Many network operators have completed the rollout of RPKI Route Origin Validation and others are in the process of doing so. In this post I want to shed some light on a common misconception, the problem it causes, and how to remedy it.
RPKI Route Origin Validation (ROV) involves a number of components. In most cases, these include:
- An RPKI validator which periodically synchronises with the RPKI repository system and produces VRP's (Validated ROA Payloads)
- An RTR server, which then picks up those VRP's and distributes them to BGP routers via RTR (the RPKI to Router protocol)
- BGP routers, which consider those VRP's for the routing decision (by dropping RPKI-invalids)
A BGP router will make a decision of whether a prefix received via BGP is (RPKI-) Invalid, based on the VRPs from the RTR server. If the RTR server is unavailable and the BGP router has no VRPs in the cache for comparison, it will consider all BGP prefixes to be "NotFound" - just as if no covering ROA's were present in the RPKI repository system. So no prefixes would be discarded in this case and therefore we would "only" lose the benefit of ROV, which is acceptable. So this configuration could be considered fail-safe.
A Common Misconception
Because of the fact that even when all RTR servers die simultaneously we still fail safely (falling back to NotFound), a common misconception is that the entire software stack is completely fail-safe and no harm can be done when some of it fails. Because of this, a network operator may arrive at the erroneous conclusion that neither redundancy nor monitoring is really required (or a priority). Unfortunately, this is not true and other failure scenarios in the software stack have to be considered.
Every part of the software stack can fail for whatever reason, including crashes, hangs, other bugs, out-of-memory conditions and user error. When an RTR server doesn't get fresh data anymore, it will keep serving obsolete VRPs in most cases. An RTR server could also serve obsolete content due to a bug. If the operator does not become aware of this, production BGP routers will keep making important routing decisions based on stale data. This can go unnoticed for a long time and troubleshooting can be complex.
This is not a far fetched scenario, stale VRPs on routers in production networks have already happened in multiple RTR server implementations (see GoRTR serves stale VRPs and RIPE RPKI-Validator-3 servers stale VRPs).

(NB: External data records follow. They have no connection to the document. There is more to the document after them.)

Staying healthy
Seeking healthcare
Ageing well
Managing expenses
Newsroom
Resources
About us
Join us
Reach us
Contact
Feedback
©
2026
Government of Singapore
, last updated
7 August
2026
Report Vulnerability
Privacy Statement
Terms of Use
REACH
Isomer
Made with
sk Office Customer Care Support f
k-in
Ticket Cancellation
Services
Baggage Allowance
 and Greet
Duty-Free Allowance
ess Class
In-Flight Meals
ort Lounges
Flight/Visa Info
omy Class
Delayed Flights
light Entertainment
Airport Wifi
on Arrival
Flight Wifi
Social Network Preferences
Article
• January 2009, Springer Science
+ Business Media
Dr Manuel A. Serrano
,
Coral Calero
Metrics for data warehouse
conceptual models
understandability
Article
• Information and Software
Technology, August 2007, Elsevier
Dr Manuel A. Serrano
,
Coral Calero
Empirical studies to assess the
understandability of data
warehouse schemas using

A number of RTR implementations are running in the same process as the RPKI validator itself, which improves some of the failure scenarios. When no new inputs are available, other RTR implementations are specifically designed to serve stale data for the sake of availability (and compromising everything else). I believe this is not a good choice, because if combined with lack of monitoring (which none of the documentations sufficiently clarify), this will easily lead to the problems explained above. None of the RTR server implementation choices change the fact that every RTR server should be monitored for stale VRPs.

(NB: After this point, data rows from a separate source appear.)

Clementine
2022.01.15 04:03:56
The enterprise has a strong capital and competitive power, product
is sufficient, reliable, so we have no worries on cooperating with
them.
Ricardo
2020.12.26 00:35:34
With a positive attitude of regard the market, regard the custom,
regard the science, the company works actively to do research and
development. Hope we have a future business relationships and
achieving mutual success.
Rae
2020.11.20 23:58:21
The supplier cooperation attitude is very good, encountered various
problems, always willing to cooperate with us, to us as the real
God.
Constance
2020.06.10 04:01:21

Every RTR server should be monitored for stale VRPs.
To monitor the health of an RTR server, one proposal is to periodically check the RTR server for serial changes and generate alerts when the serial becomes stale.
A simple implementation of this is rtrcheck, a shell script that compares the serial number of the current rtrdump with the previous run, and if the serial number did not change, it fails (prints outputs to stderr, non-zero exit code). It can be used in nagios (exit codes are designed for that) or a simple cronjob. It could also be combined with external services like healthchecks.io.
Check the rtrcheck github project for more details.
rtrcheck requires jq and rtrdump, as it compares the outputs of those tools. A better solution would be a full python implementation (without dependencies), so it would not require additional installation steps and could be used on many platforms by simply downloading a single file. But for now, only rtrcheck requiring rtrdump and jq is available.
Is it Enough?
Monitoring the RTR server for changing RTR serial is not enough though. Syslog messages, traps and status from RPKI validators (as well as validation runtime), RTR servers and BGP routers should be monitored as well for operationally relevant errors.
Syslog messages, traps and status from RPKI validators (as well as validation runtime), RTR servers and BGP routers should be monitored as well for operationally relevant errors.
Installing an RPKI validator and an RTR server (or a daemon which handles both) - even in a redundant setup - and connecting them to BGP production routers does not suffice for a robust ROV deployment. Every single RTR server needs to be monitored and alarms need to be raised when an RTR server is serving stale VRPs. The impact of stale VRPs in production networks becomes more important the longer it goes unnoticed.